Anchor Yacht Rentals
A yacht available for rent through St. Pete-based startup Anchor Yacht Rentals.
Anchor Yacht Rentals

A St. Petersburg-based tech startup that helps users rent boats and yachts has closed an oversubscribed seed round for $2.5 million.

Anchor Yacht Rentals received the funding entirely from Austin-based Silverton Partners, Zach Hatraf, founder and CEO of Anchor, announced Monday.

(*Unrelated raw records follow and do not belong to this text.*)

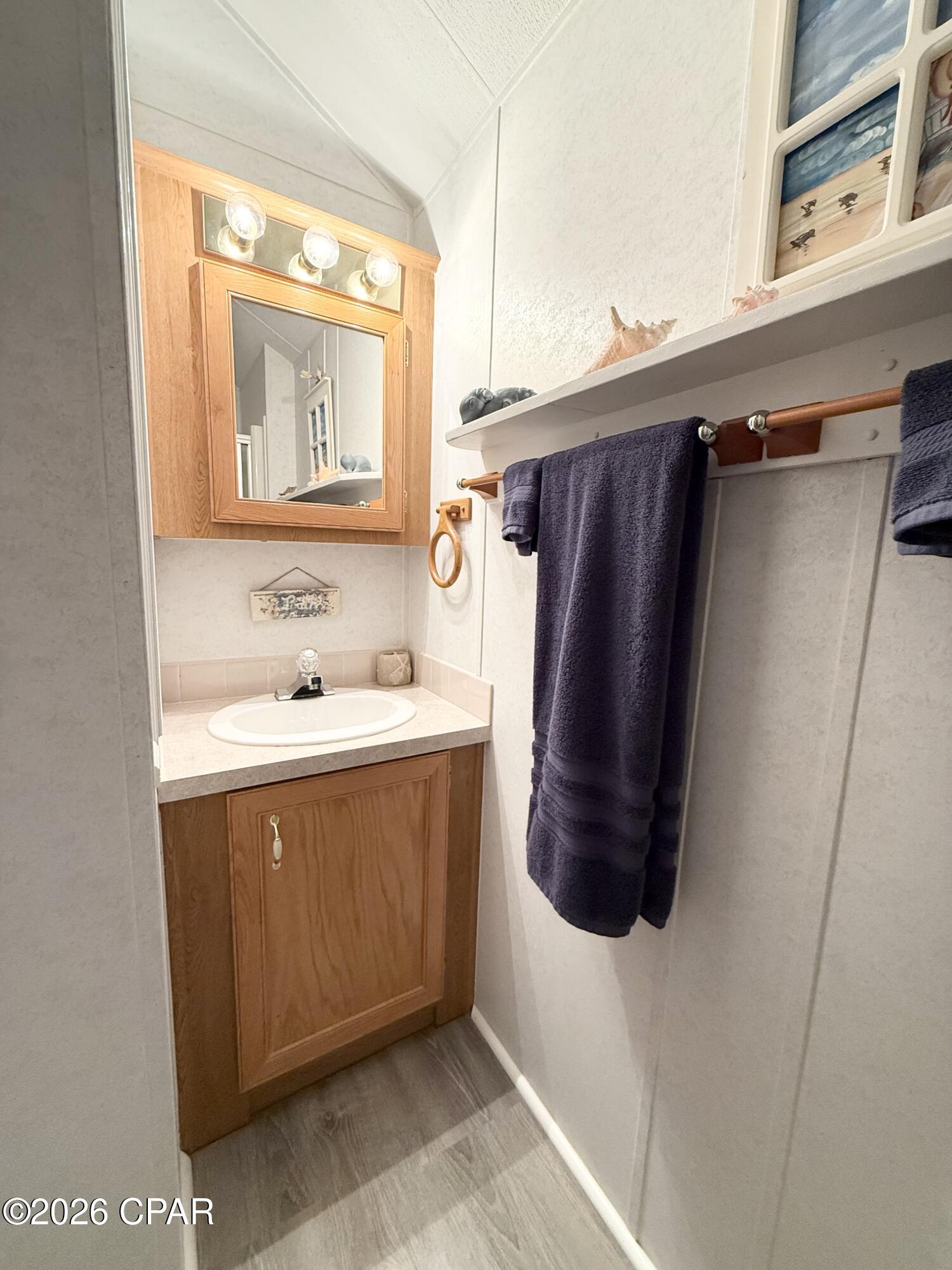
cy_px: 635
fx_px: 513
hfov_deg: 85.7
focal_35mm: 14
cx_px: 476
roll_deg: -2.6
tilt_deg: -7.9
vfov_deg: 102.1
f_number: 2.2
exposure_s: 1/120
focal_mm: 2.22
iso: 320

"Raising money has been really difficult because of understanding the boating industry, the nuances and federal regulations and differentiation between us and other players ... it takes a bit of a specialist," Hatraf told Tampa Bay Inno. He added the company was originally seeking only $1.5 million. "We found a partner in Silverton. They understand marketplaces in general and have taken companies similar to the same size as Anchor to over billion-dollar valuations."

Zach Hatraf
Zach Hatraf, founder and CEO of Anchor Yacht Rentals
Anchor Yacht Rentals

Hatraf launched the company in 2017, originally as an "Uber for boats" after his best friend was killed in a boating accident at the popular Lake of the Ozarks in Missouri. Roughly a year later, he pivoted to yachts and now offers a patent-pending technology platform compliant with the U.S. Coast Guard. The platform connects private yacht owners, licensed captains and customers looking to rent yachts under one roof.

After the pivot, Hatraf moved to the St. Petersburg area, bringing the company with him.

"It wasn’t home to a thousand smaller competitors; it was an underserved market," he said, adding the company later became part of the Tampa Bay Wave's accelerator program. "We could’ve gone after the jungle and gone to Miami, but we wanted to go to the trees and built a market that didn't exist before ... and it looks like we chose the right path. Tampa Bay has been an awesome place to start a business and grow a business."

The company now has 33 employees, with a majority of them local in the Tampa Bay region, and $10 million in sales, according to Hatraf. The latest infusion of funding will be used to expand to 12 cities in the next 12 months, adding to the already-current seven cities the platform is already in. He also hopes to hire an additional 20 employees in the next eight to nine months in the region.

A $2.5 million seed round is pretty standard, but Hatraf is hopeful to close a $15 million to $20 million Series A round in the next 12 months. That type of funding, especially in the still-growing Tampa Bay tech region, is relatively large – especially when it would make the company's valuation between $80 million to $100 million.

And Hatraf continued tossing out eye-popping numbers: He hopes to become the first-ever "narwhal," a term he jokingly used referring to the first marine-based unicorn, or private company valued at over $1 billion.

"I truly believe we can get there in five years — that's really realistic," he said. "If we get there in four, that's great; if we get there in six, no pressure. I think the billion-dollar valuation will only come when we solve the problem, which is illegal, unsafe charters."